ひっとぽいんと回復するなら……
VRMMO作品などを見ていると、主人公の能力が全て数値で表されているケースが多いようです。正直、人間の能力をひとまとめにして数字で表すのはどうなのだろう、と思いますが……例えば筋力という要素一つとってみても、非常に複雑なものです。ベンチプレスで百キロを挙げる力と腕立て伏せを百回やる力は、まるきり異なる種類のものです。単純な筋力という言葉でひとくくりにするのは難しいと思いますね。
さて、RPGには必ず「ヒットポイント」という数値があります。訳すると……耐久力とか、そういった言葉になるのでしょうか。この耐久力という要素も実に複雑なものでして……今回は、格闘技における耐久力について語ります。
いきなりですが、私にはRPGにおけるヒットポイントというパラメーターがよくわからないんですよね……例えば身長二メートル超、体重二百キロオーバーのミノタウロスに棍棒でぶん殴られたとしましょう。まあ、運が良くても数ヶ所の骨折により戦闘続行不能、ほとんどの場合は一撃で撲殺されるのではないでしょうか。少なくとも、私は一撃で頭蓋骨が陥没する自信はあります。ところがドラクエなどのRPGのプレイヤーキャラクターは「○○のダメージを受けた!」というメッセージのみで平然と戦いを続けます。これは……まさしく勇者の所業です。もっとも、そんな真似ができる超人だからこそ、世界を救えるのかもしれませんが。

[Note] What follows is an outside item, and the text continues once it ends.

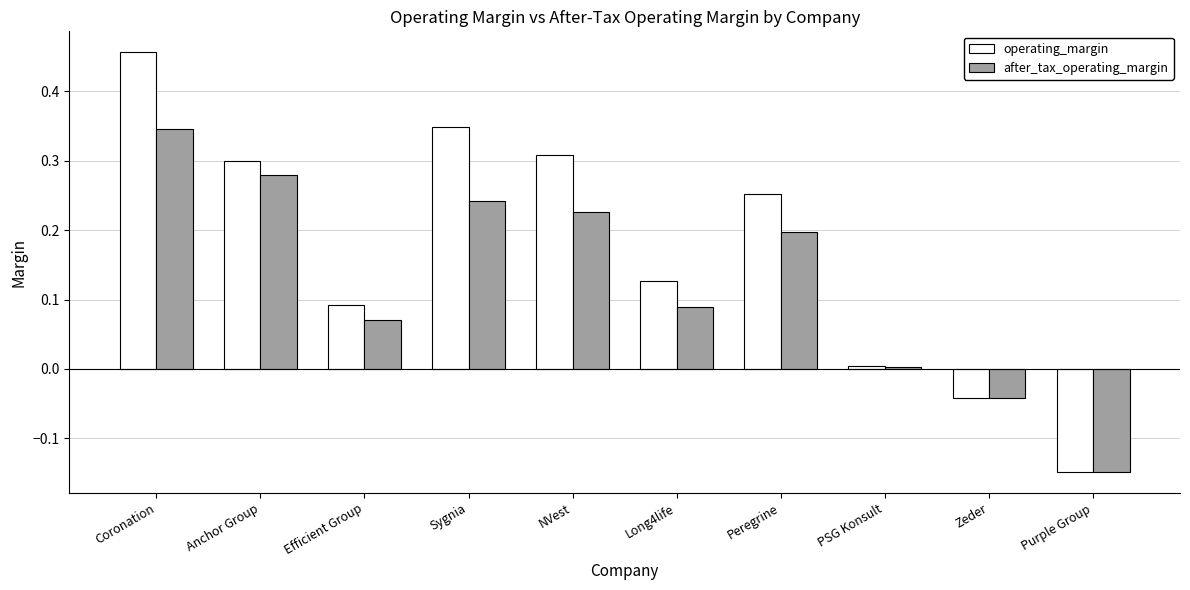

Which series has the largest range (max minus min)?

operating_margin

ただ、人間は生きるか死ぬかの状況になるとダメージに強くなるのも、また確かな話です。アドレナリンが分泌され、痛みに対し異常なまでの強さを見せるわけですが……そう言えば、RPGの中にはバーサーカーなるモンスターが登場する作品もあります。確かどんな傷を負っても怯まず、敵味方おかまいなしに戦い続ける戦士であったように記憶しておりますが……多量のアドレナリンを出しながら戦っている状態の戦士から生まれたのかもしれませんね。

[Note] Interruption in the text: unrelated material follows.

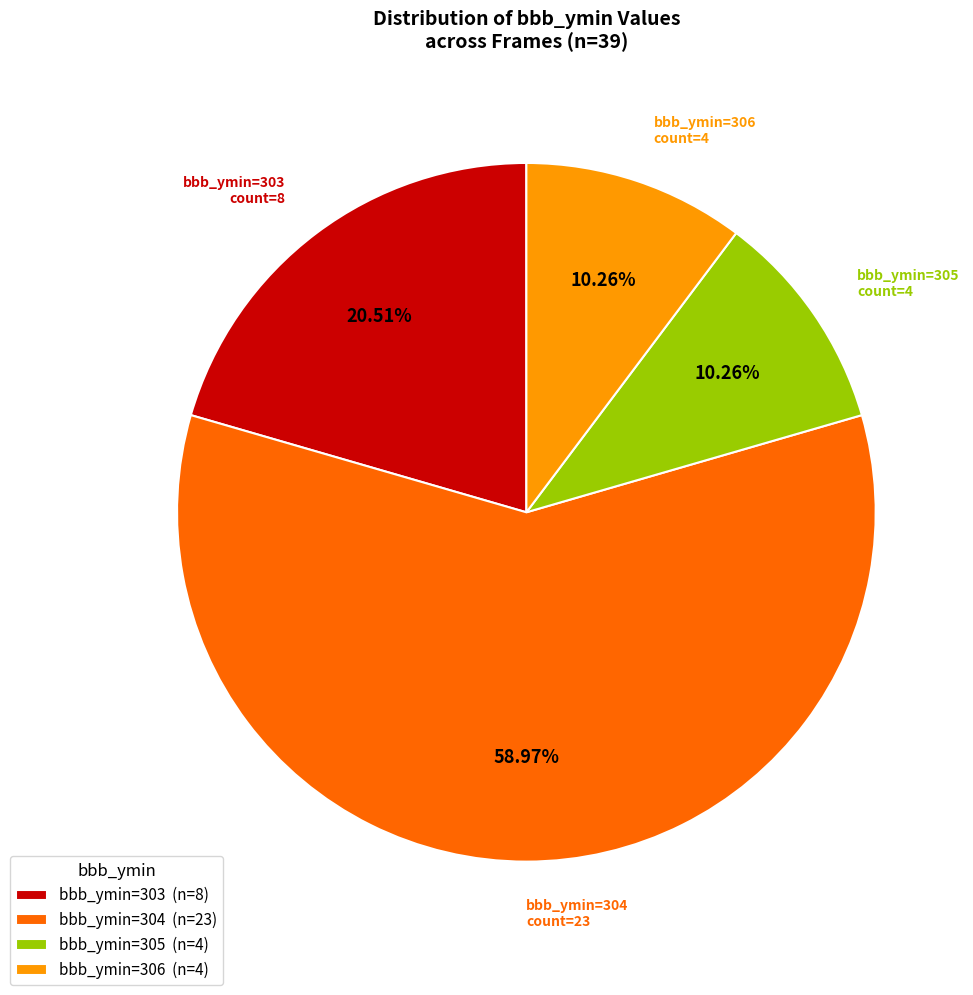

Is bbb_ymin=305 (n=4) the majority of the pie?

No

格闘技において、耐久力という要素は二種類に分けられます。まず一つ目は持久力。これは動き続けるための能力です。もう一つは打たれ強さです。この打たれ強さこそ、RPGのヒットポイントにもっとも近いかもしれませんね。しかし……この打たれ強さというのは、基本的には練習で強くできる種類のものではないかもしれません。驚くほど打たれ強い人もいますが、一方で妙に打たれ弱い人もいます。かつてKー1などで活躍したマーク・ハントは人間離れした打たれ強さを持っていたようですが、あれは生まれ持った一種の才能でしょうね。一つ言えるのは、何度も書いていることですが……自分の体重を重くすれば、軽い相手の打撃には耐えられるようにはなります。筋肉の鎧をまとうことで、打たれ強さは確実に増すこととなるでしょう。ただ、それでも打たれ弱いままの人もいますからね……。
一方の持久力ですが、これは練習により強化できます。というより、この持久力という部分は、専門の練習なくしては強化できません。持久力はとても大事な要素です。軍隊に入隊した若者は、まずは走らされます。国や所属する部隊によって距離や内容は微妙に違うかもしれませんが、毎日のランニングが通過儀礼になっているのは、どこでも同じではないかと。歩兵は動けなくなった時が最後だ、という格言(?)もあるらしいですし。
格闘技においても、持久力は大切です。どんなに素晴らしい技を持っていたとしても、体が疲れ息が上がってしまった状態では、その技を使うことは出来ません。持久力があってこそ、身につけた技を使いこなすことができるのです。
さらに言うと(以前も書きましたが)、走る能力を強化することは……危険な状況において生半可な格闘技術や護身術を身につけることよりもずっと役に立ちます。先ほども書きました通り、アドレナリンが出ている状態では……人間は驚くほど、痛みに強くなります。酔っぱらいやヤク中などもそうですが、そんな人間を相手にした場合は、少々たしなむ程度の格闘技術や護身術では何の役にも立ちません。
また、そのような状態にある者に対して殺傷力の高い技を使った場合……下手をすると、こちらが過剰防衛で逮捕される可能性もあります。
結局のところ、中途半端に護身術のようなものを学ぶよりも……走るための能力を高める方が、本当に危険な状況でははるかに役立ちます。基本的に、集団で因縁をつけてくるチンピラや不良少年は不健康な生活をしています。酒やタバコ、さらにはドラッグなどで持久力はありません。襲いかかられた場合は長い距離を走って逃げれば、大抵の場合は追ってこられなくなるでしょう。
もっとも一番重要なことは、そういった危険な状況に身を置かないことですが……それこそが最高の護身術でしょうね。